A realistic scenario:

  • for a normal user, CAPTCHA appears extremely rarely;
  • if the bot sees them every 20–30 actions, the profile/behavior/proxy is suspicious.

Example aggregation (pseudo-SQL):

language Copy
SELECT
  profile_id,
  domain,
  COUNT(*) FILTER (WHERE event_type = 'captcha') * 1000.0 /
  NULLIF(COUNT(*) FILTER (WHERE event_type IN ('click', 'submit', 'navigate')), 0)
    AS captchas_per_1000_actions
FROM events
GROUP BY profile_id, domain;

Practical tips from real-world antidetect usage - what to look at

  1. Track core and driver versions
    MuLogin explicitly states that chromedriver must match the core version and even provides direct links to suitable builds. A mismatch = weird errors/crashes that are easy to mistake for anti-bot behavior.
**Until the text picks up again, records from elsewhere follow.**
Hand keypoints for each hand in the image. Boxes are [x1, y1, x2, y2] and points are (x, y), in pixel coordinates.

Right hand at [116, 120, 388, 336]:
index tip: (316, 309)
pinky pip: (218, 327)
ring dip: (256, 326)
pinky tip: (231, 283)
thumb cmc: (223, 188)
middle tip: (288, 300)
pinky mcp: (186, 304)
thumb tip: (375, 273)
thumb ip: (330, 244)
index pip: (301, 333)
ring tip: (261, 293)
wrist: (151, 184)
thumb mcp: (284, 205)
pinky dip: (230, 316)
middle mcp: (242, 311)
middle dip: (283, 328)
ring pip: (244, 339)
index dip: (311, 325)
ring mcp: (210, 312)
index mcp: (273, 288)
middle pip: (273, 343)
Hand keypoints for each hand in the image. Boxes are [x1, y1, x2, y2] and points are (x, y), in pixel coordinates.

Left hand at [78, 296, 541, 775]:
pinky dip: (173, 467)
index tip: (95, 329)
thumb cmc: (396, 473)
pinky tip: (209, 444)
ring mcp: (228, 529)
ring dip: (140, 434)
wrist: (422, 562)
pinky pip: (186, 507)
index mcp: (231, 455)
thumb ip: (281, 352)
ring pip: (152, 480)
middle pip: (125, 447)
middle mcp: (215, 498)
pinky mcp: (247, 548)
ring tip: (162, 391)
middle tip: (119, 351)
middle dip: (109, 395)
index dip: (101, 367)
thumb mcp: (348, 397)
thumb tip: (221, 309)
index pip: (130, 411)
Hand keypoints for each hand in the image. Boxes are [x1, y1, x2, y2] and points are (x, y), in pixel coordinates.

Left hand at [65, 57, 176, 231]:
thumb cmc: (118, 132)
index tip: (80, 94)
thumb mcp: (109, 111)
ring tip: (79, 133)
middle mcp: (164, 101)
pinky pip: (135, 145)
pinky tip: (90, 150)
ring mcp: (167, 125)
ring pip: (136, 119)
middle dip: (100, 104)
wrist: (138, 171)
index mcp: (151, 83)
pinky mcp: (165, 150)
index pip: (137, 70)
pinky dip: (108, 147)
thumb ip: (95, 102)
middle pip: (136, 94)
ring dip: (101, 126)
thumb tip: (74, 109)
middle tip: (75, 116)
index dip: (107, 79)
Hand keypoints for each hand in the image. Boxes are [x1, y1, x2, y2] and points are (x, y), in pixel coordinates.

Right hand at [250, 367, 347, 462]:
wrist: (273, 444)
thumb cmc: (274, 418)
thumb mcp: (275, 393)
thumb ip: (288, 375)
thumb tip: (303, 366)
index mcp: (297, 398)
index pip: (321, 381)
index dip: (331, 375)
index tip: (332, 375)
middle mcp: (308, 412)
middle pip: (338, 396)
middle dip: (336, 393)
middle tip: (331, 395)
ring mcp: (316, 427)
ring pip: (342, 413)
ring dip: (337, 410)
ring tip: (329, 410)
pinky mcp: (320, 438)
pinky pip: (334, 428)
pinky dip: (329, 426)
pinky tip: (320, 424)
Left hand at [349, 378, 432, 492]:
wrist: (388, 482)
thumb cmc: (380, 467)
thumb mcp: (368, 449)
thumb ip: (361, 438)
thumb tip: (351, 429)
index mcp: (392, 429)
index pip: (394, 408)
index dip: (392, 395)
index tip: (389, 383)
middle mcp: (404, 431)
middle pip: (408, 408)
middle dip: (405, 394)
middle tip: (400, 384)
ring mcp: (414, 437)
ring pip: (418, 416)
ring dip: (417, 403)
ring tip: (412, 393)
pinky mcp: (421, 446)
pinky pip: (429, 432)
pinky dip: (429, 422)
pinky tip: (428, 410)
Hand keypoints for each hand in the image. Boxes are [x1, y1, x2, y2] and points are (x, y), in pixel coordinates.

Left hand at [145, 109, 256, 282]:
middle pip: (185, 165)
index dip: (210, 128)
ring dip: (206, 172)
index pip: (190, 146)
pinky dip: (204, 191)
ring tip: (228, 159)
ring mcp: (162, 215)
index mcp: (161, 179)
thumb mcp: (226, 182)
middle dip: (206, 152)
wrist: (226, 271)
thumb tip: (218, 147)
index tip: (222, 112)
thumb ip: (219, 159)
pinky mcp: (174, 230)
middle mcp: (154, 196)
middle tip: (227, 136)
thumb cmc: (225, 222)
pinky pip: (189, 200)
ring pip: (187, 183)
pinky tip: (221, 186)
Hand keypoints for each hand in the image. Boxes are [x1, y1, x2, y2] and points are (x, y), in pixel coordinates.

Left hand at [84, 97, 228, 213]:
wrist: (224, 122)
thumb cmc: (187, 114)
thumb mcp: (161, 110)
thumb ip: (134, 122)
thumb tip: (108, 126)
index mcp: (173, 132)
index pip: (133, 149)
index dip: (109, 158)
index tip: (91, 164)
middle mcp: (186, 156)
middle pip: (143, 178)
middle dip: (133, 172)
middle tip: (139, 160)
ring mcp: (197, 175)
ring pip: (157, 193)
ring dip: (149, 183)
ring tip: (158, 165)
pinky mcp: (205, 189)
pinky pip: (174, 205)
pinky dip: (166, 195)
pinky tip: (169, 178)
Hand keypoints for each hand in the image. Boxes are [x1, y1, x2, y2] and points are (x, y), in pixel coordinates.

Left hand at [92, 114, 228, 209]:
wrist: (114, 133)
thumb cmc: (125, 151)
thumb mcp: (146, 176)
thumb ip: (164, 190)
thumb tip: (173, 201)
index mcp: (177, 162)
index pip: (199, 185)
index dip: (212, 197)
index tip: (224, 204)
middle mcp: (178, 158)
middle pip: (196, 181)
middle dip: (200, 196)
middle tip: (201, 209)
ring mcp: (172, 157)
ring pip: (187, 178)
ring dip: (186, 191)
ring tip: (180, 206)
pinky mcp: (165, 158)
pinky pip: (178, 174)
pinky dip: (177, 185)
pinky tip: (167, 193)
  2. Avoid headless where possible
    In headless mode, even without automation, many tests on bot-check pages (like bot.sannysoft) fail according to public guides - Canvas, WebGL, plugins, etc. An antidetect can mask part of this, but headful + antidetect + reasonable timing is almost always more stable.

  3. Check pages as integration tests
    Maintain a set of test pages:

    • bot checks for fingerprints (Canvas, WebGL, navigator.webdriver, etc.);
    • Cloudflare / anti-bot tests.
  4. It’s useful to run each new scenario build and each major MuLogin configuration change through them.

  5. Separate profiles by task
    Profiles that:

    • only read pages,
    • actively create/change accounts,
    • work with money/ads,
      are better not mixed. TTL and CAPTCHA metrics will differ greatly.
  6. Use cloud API for profile management
    MuLogin’s cloud API (a.mulogin.com/v1/profile/...) allows you to:

    • list profiles in bulk;
    • delete/transfer ownership;
    • share profiles between accounts.

This is convenient for CI/CD and multi-team work.

In lieu of a conclusion

The MuLogin antidetect browser:

  • solves the technical part of fingerprinting and profile isolation;
  • provides convenient APIs for automation via Selenium / DevTools / HTTP;
  • simplifies working with proxies and teams.

But scenario robustness is defined by:

  • architecture (workers, task queue, profile policy);
  • behavioral patterns (timing, clicks, scrolls, errors);
  • metrics (Detection Rate, TTL, CAPTCHA per 1000 actions).

If you take all of this into account, the “MuLogin + Selenium/Playwright/Puppeteer” stack lets you build fairly robust, scalable bots and test suites that live long, predictable lives - instead of “passing one test on bot.sannysoft.com” and immediately dying on a real project.